Scientists at the Bangladesh Agriculture Research Institute (Bari) claim that the adoption of organic farming can become the major solution to improve the soil alongside ensuring the farmholders with better profit margin and consumers with the quality food. Began in 2006, a field trial of organic farming over 33 decimal land at Bari has led to the doubling of the organic matter content in the soil that has also resulted in the reduction of input requirement and improvement of the quality of the crops and vegetables compared to those produced by a chemical input dependent method.
Over the last seven years of the field trial, the organic matter content in the soil was increased from 1.14 per cent to 2.79 per cent, while the cost of farming has similarly been reduced, found out tests done by the Horticulture Research Centre at Bari.
Last year, the quality of beans grown in the trial of organic farming at Bari was compared with the quality of beans grown in chemical dependent method by a test conducted in the Molecular Biology Laboratory of Dhaka University. The test showed that organic beans contained more oxidants than the
counterpart.
Talking to the news agency, Bari scientific officer (Olericulture Division) M Nazim Uddin said he is trying to develop a low input, but optimum output model with the trial of the organic farming.
The organic farming is saving about 25 per cent of the cost of fertilisation and pest control compared to the cost of the chemical input dependent farming, he said.
“First, we’ve adopted the principle of mixed culture. Right now you can see 16 crops and vegetables coexisting in the trial field,” he said, adding, “Mix culture creates natural barriers for insects and weeds.”
“Look, we’re growing coriander, sweet maize and grass pea along the four sides of the plot. Coriander will act as the barrier crop as it will attract insects first and put barrier to the spread of non-persistently transmitted aphid-borne viruses.”
“I’ve not yet used the Neem juice spray along the border which is use to drive away insects from the crops inside the border. I want the insects to have some feeding of the coriander which will wash out the viruses of the mouthparts of the insects,” he added.
“The reason I’m planting the sweet maize is basically its higher cash value. And it’ll not hurt the intake of the cabbage and coriander beside it because of the factor that the nutrient intake zone for its roots are located deeper,” he continue.
Inside the field, Nazim is experimenting the intercropping of red spinach, potato, cauliflower, lettuce, tomato, etc. in two ways – in lines prepared by hand digging of the topsoil with spades, and in patches of the soil covered by hyacinth mulching.

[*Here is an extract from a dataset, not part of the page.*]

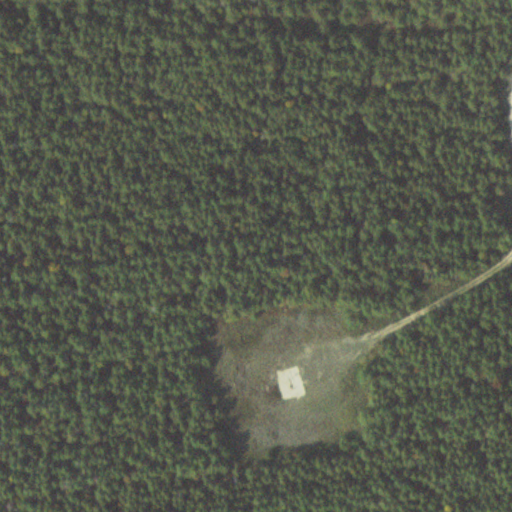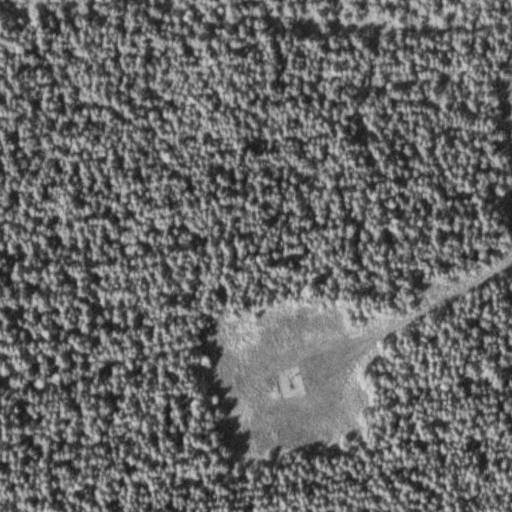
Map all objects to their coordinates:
road: (430, 301)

Nazim noted that the mulching disturbs the soil the less and requires less organic input from outside compared to the lines.
According to Soil Resource Development Institute (SRDI) records, about more than 1,200,000 hectares land of the country’s land area has become deficient in organic elements over a decade since 1998.
In the 1970s, less than 25 per cent of the country’s land mass was deficient in organic matter, said Md Moqbul Hossain, a principal scientific officer at the SRDI.